═════ RECORDS TO PROCESS

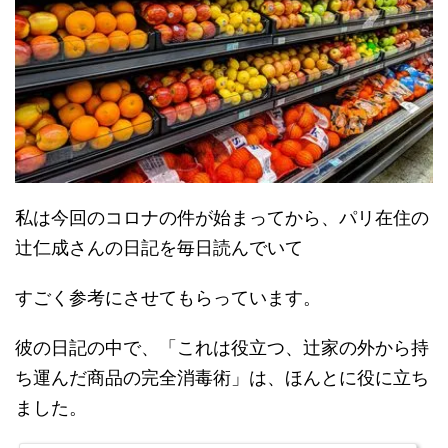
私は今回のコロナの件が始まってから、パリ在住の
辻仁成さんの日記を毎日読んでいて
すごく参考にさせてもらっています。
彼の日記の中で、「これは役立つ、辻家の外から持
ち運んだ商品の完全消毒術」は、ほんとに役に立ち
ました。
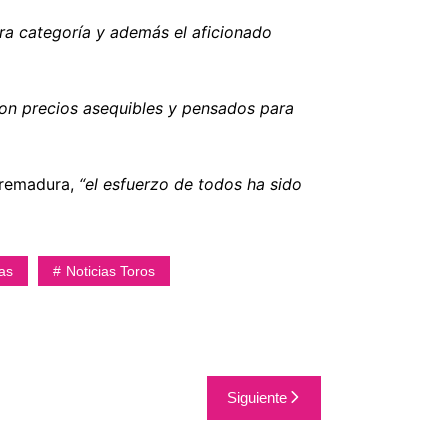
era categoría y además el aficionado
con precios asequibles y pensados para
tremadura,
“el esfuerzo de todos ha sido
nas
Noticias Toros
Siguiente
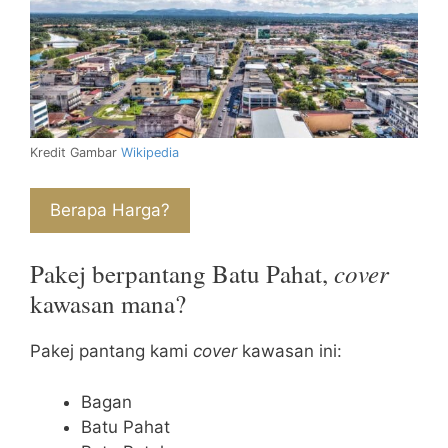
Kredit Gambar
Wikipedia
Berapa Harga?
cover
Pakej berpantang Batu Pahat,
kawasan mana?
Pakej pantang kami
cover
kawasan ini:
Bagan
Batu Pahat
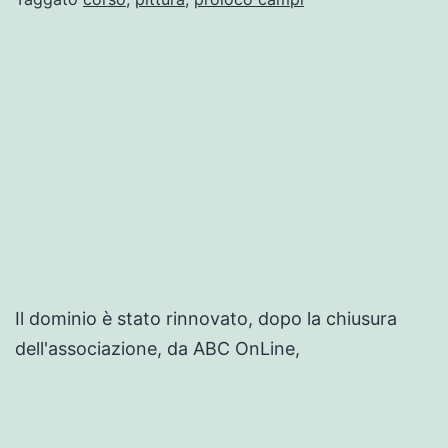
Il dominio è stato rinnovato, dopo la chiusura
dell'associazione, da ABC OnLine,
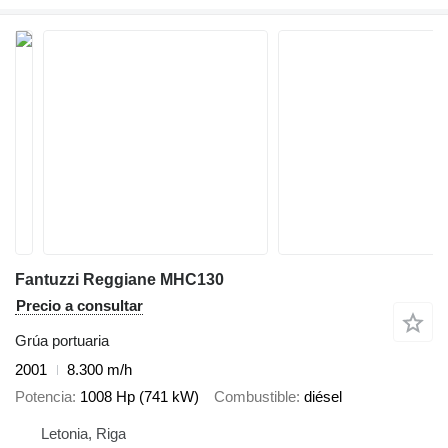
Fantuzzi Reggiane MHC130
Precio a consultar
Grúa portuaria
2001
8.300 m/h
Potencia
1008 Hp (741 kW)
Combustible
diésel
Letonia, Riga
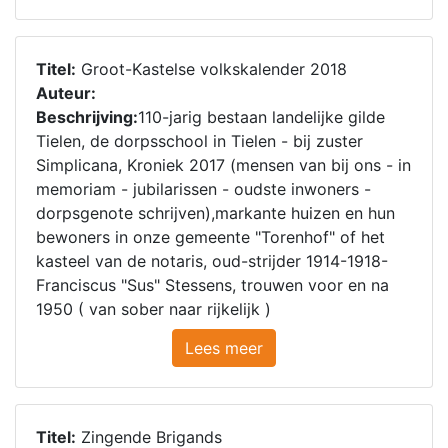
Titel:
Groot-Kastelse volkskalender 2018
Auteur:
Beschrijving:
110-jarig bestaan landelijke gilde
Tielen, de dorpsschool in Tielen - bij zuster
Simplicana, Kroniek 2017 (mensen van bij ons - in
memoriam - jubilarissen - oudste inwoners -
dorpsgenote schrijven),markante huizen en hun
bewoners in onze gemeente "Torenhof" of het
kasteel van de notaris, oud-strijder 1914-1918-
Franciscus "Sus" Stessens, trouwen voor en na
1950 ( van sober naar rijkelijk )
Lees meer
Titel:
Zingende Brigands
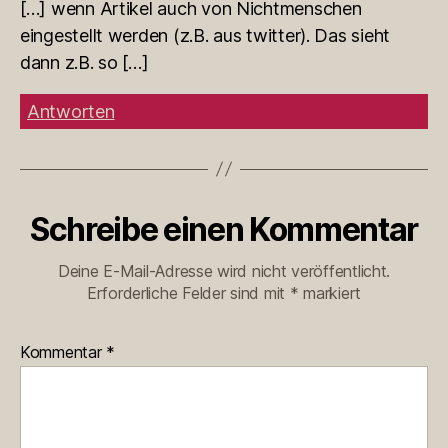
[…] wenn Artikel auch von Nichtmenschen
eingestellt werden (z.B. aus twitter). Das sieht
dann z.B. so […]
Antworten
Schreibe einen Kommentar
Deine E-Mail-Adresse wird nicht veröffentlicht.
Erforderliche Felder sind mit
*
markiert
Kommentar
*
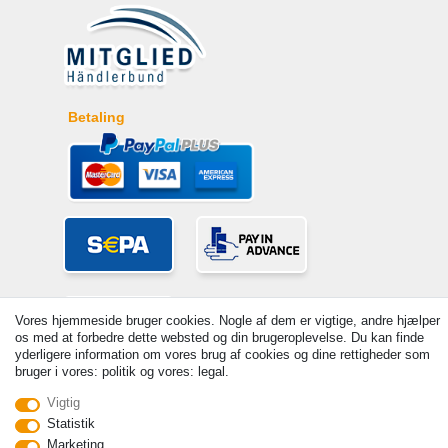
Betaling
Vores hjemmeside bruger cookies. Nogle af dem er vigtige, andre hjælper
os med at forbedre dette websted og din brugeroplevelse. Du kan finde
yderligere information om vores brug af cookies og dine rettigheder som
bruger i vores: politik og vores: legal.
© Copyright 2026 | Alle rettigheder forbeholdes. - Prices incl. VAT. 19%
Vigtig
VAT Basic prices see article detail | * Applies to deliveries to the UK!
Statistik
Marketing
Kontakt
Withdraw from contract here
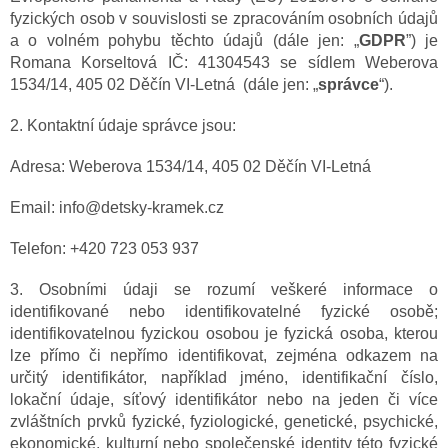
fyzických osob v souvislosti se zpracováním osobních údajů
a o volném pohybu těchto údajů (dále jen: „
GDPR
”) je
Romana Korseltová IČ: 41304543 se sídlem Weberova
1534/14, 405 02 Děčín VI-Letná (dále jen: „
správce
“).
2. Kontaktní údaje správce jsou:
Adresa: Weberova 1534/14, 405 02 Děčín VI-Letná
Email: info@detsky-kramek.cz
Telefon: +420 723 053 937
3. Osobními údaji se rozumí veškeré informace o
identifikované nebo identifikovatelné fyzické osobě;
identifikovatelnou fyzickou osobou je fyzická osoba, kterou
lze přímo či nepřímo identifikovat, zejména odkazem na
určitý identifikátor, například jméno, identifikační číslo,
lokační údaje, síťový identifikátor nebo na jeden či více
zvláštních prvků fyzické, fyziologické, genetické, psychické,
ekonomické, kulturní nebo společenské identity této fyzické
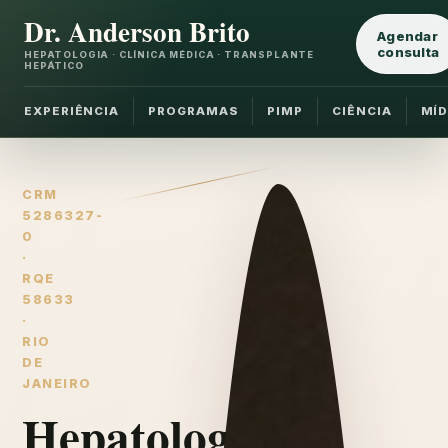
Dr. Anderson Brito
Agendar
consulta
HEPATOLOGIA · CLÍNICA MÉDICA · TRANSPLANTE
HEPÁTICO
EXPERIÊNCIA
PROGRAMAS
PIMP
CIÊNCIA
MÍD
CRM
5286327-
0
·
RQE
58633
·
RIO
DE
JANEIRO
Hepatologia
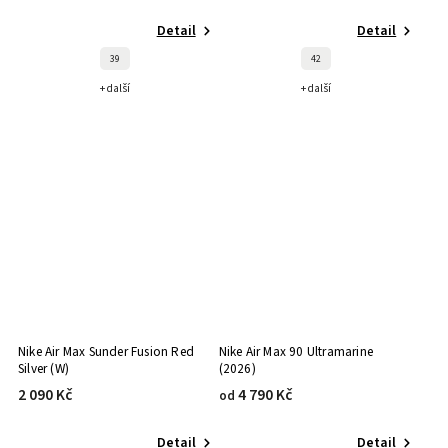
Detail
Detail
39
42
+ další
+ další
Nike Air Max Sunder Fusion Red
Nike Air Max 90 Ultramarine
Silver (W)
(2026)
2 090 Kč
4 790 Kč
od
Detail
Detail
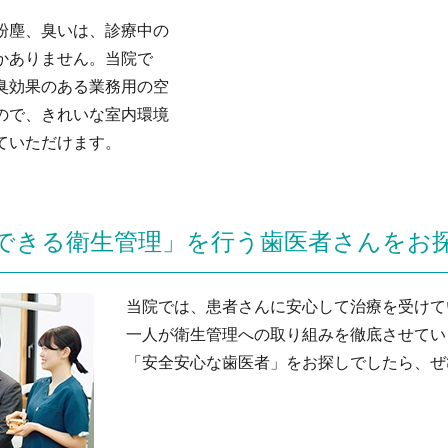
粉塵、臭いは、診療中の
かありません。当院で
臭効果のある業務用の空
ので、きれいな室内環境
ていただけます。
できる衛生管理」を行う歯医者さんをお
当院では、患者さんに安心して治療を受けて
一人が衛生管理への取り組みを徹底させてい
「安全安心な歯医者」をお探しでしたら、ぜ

══════════

WORK REQUIRED — Verbatim output of the entries is required, with each image left out.

RESULT OF THE TASK —
私は今回のコロナの件が始まってから、パリ在住の
辻仁成さんの日記を毎日読んでいて
すごく参考にさせてもらっています。
彼の日記の中で、「これは役立つ、辻家の外から持
ち運んだ商品の完全消毒術」は、ほんとに役に立ち
ました。
era categoría y además el aficionado
con precios asequibles y pensados para
tremadura,
“el esfuerzo de todos ha sido
nas
Noticias Toros
Siguiente
Kredit Gambar
Wikipedia
Berapa Harga?
cover
Pakej berpantang Batu Pahat,
kawasan mana?
Pakej pantang kami
cover
kawasan ini:
Bagan
Batu Pahat
Il dominio è stato rinnovato, dopo la chiusura
dell'associazione, da ABC OnLine,
Fantuzzi Reggiane MHC130
Precio a consultar
Grúa portuaria
2001
8.300 m/h
Potencia
1008 Hp (741 kW)
Combustible
diésel
Letonia, Riga
Titel:
Groot-Kastelse volkskalender 2018
Auteur:
Beschrijving:
110-jarig bestaan landelijke gilde
Tielen, de dorpsschool in Tielen - bij zuster
Simplicana, Kroniek 2017 (mensen van bij ons - in
memoriam - jubilarissen - oudste inwoners -
dorpsgenote schrijven),markante huizen en hun
bewoners in onze gemeente "Torenhof" of het
kasteel van de notaris, oud-strijder 1914-1918-
Franciscus "Sus" Stessens, trouwen voor en na
1950 ( van sober naar rijkelijk )
Lees meer
Titel:
Zingende Brigands
[…] wenn Artikel auch von Nichtmenschen
eingestellt werden (z.B. aus twitter). Das sieht
dann z.B. so […]
Antworten
Schreibe einen Kommentar
Deine E-Mail-Adresse wird nicht veröffentlicht.
Erforderliche Felder sind mit
*
markiert
Kommentar
*
Betaling
Vores hjemmeside bruger cookies. Nogle af dem er vigtige, andre hjælper
os med at forbedre dette websted og din brugeroplevelse. Du kan finde
yderligere information om vores brug af cookies og dine rettigheder som
bruger i vores: politik og vores: legal.
© Copyright 2026 | Alle rettigheder forbeholdes. - Prices incl. VAT. 19%
Vigtig
VAT Basic prices see article detail | * Applies to deliveries to the UK!
Statistik
Marketing
Kontakt
Withdraw from contract here
fyzických osob v souvislosti se zpracováním osobních údajů
a o volném pohybu těchto údajů (dále jen: „
GDPR
”) je
Romana Korseltová IČ: 41304543 se sídlem Weberova
1534/14, 405 02 Děčín VI-Letná (dále jen: „
správce
“).
2. Kontaktní údaje správce jsou:
Adresa: Weberova 1534/14, 405 02 Děčín VI-Letná
Email: info@detsky-kramek.cz
Telefon: +420 723 053 937
3. Osobními údaji se rozumí veškeré informace o
identifikované nebo identifikovatelné fyzické osobě;
identifikovatelnou fyzickou osobou je fyzická osoba, kterou
lze přímo či nepřímo identifikovat, zejména odkazem na
určitý identifikátor, například jméno, identifikační číslo,
lokační údaje, síťový identifikátor nebo na jeden či více
zvláštních prvků fyzické, fyziologické, genetické, psychické,
ekonomické, kulturní nebo společenské identity této fyzické
Dr. Anderson Brito
Agendar
consulta
HEPATOLOGIA · CLÍNICA MÉDICA · TRANSPLANTE
HEPÁTICO
EXPERIÊNCIA
PROGRAMAS
PIMP
CIÊNCIA
MÍD
CRM
5286327-
0
·
RQE
58633
·
RIO
DE
JANEIRO
Hepatologia
Detail
Detail
39
42
+ další
+ další
Nike Air Max Sunder Fusion Red
Nike Air Max 90 Ultramarine
Silver (W)
(2026)
2 090 Kč
4 790 Kč
od
Detail
Detail
粉塵、臭いは、診療中の
かありません。当院で
臭効果のある業務用の空
ので、きれいな室内環境
ていただけます。
できる衛生管理」を行う歯医者さんをお
当院では、患者さんに安心して治療を受けて
一人が衛生管理への取り組みを徹底させてい
「安全安心な歯医者」をお探しでしたら、ぜ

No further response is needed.